Many in Afghanistan were relieved to be spared a second poll in the face of Taliban threats, voter indifference and the approaching winter. Westerners coping with the crisis were also relieved that they had averted, for now, street protests by Dr Abdullah’s supporters, which would have risked political violence and open Pushtun-Tajik rivalry.

But that is small comfort. The election has been a debacle for both Afghanistan and the West. It cost $300m, but it has deepened the country’s crisis. Since the vote, more than 170 NATO soldiers have been killed. Ever more Westerners understandably ask why their compatriots must keep dying to prop up the inept and corrupt Mr Karzai. Opinion in Britain is souring fast. This week five soldiers killed by an Afghan policeman added to the country’s heavy casualties.

Afghans, too, are losing faith in the West. The American military commander in Kabul, General Stanley McChrystal, has asked for a big reinforcement—rumoured to be about 40,000 extra troops, which would make NATO’s deployment bigger than the Soviet Union’s ill-fated one—to “gain the initiative and reverse insurgent momentum”. He says that without more Western troops and massively larger Afghan forces, more Afghans could throw in their lot with the Taliban. If so, the West will fail. His counter-insurgency plan seeks to protect the Afghan population and win its allegiance to a legitimate Afghan government. That is why this election has been so damaging: Mr Karzai’s legitimacy is what has suffered most.

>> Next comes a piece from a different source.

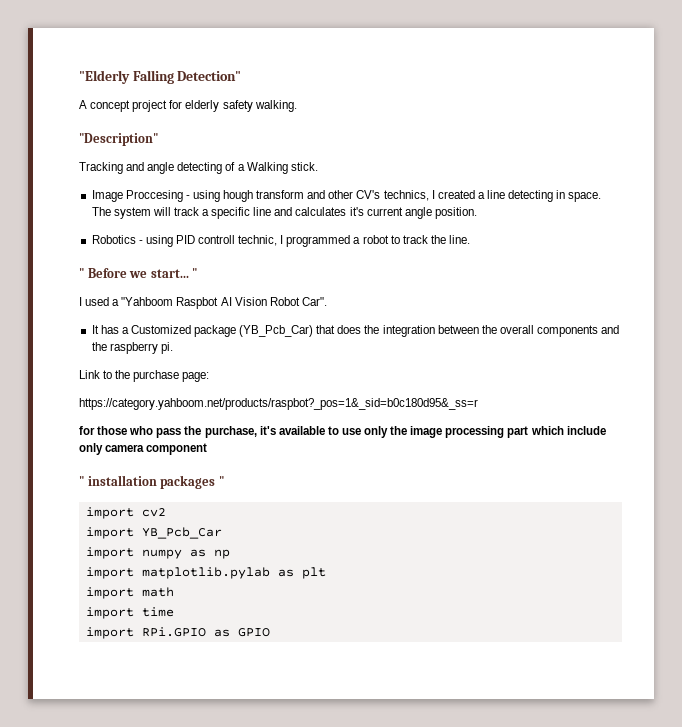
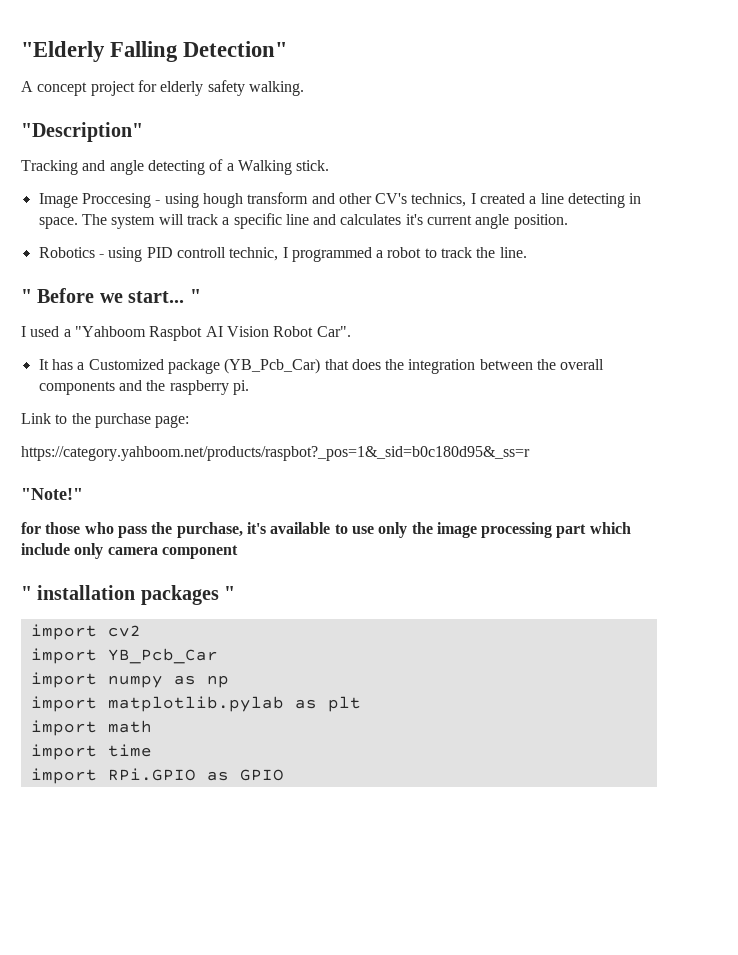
(478, 404) none -> [21,488,83,500] // "Note!"

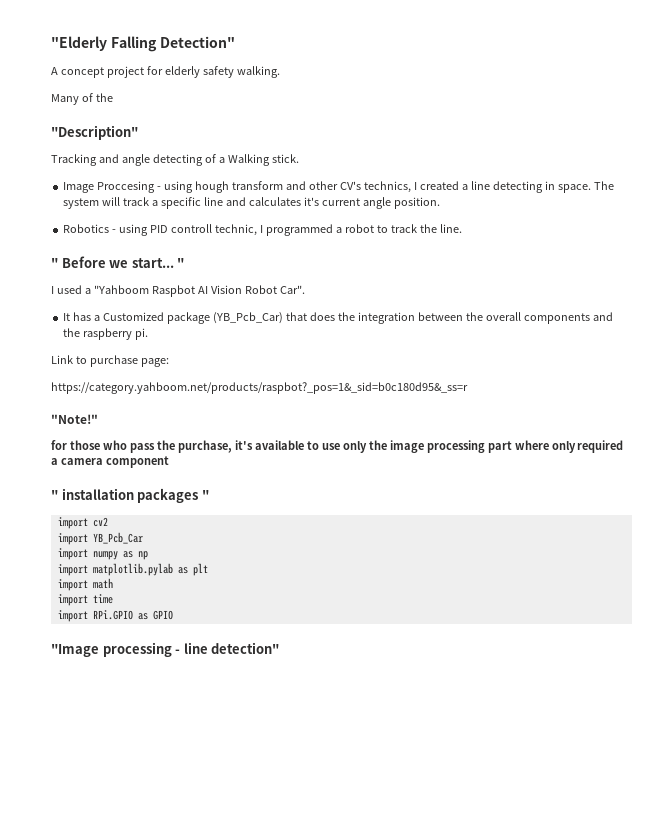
(304, 88) none -> [51,93,113,105] // Many of the
[71,413,91,424] the -> (87, 360) none
[589,522,631,534] [21,543,104,559] which include only -> [514,440,624,453] [51,458,58,465] where only required a
(284, 775) none -> [51,642,280,657] // "Image processing - line detection"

Mr Karzai has a way of ignoring his Western protectors. But he should not think that he is safe for the next five years, or that America needs him more than he needs it. Mr Obama must soon make his decision, put off for the past two months, on whether to heed General McChrystal’s call for more troops, and stake his presidency on the Afghan war. Those, including this newspaper, who have advocated a big surge are finding it harder to sustain the case. Many in Mr Obama’s entourage think it is time to give up on Afghanistan; if that happens, Mr Karzai will not survive in power.

What Karzai must do?


One would hope that Mr Obama made this threat explicit in his private telephone call to Mr Karzai where he offered those mistaken congratulations. This week Mr Karzai promised to remove the “stigma” of corruption and form an inclusive government that will be a “mirror of Afghanistan”. He even urged “our Taliban brothers to come home”.

These are fine words but it is deeds that count. Mr Karzai must appoint competent ministers and replace the sycophants in his palace; he should prosecute corrupt officials; he should move his brother, Ahmad Wali, accused of being both a drugs lord and in the pay of the CIA, away from his power-base in Kandahar; and he should boost programmes to woo Taliban fighters. Above all he should launch a reform of the constitution, devolving some of his over-centralised powers to parliament, and to provincial and district governors. Best of all would be to entrust that task to his rival, Dr Abdullah.

Is that a vain hope? Mr Karzai may yet be able to regain his authority, as most Afghans will care more about what he does with power than about how he got it. Now in his second and final term in the Arg, the fortress that was home to Afghan kings, Mr Karzai must choose his place in history. If he reforms boldly, he may yet be remembered as the father of post-Taliban Afghanistan, a modern-day Abdur Rahman, the 19th-century British-backed emir who united the country. But if he sticks to his old ways, Mr Karzai could become another Najibullah—the last Communist president who, abandoned by Moscow, was strung up in 1996 from a Kabul lamppost.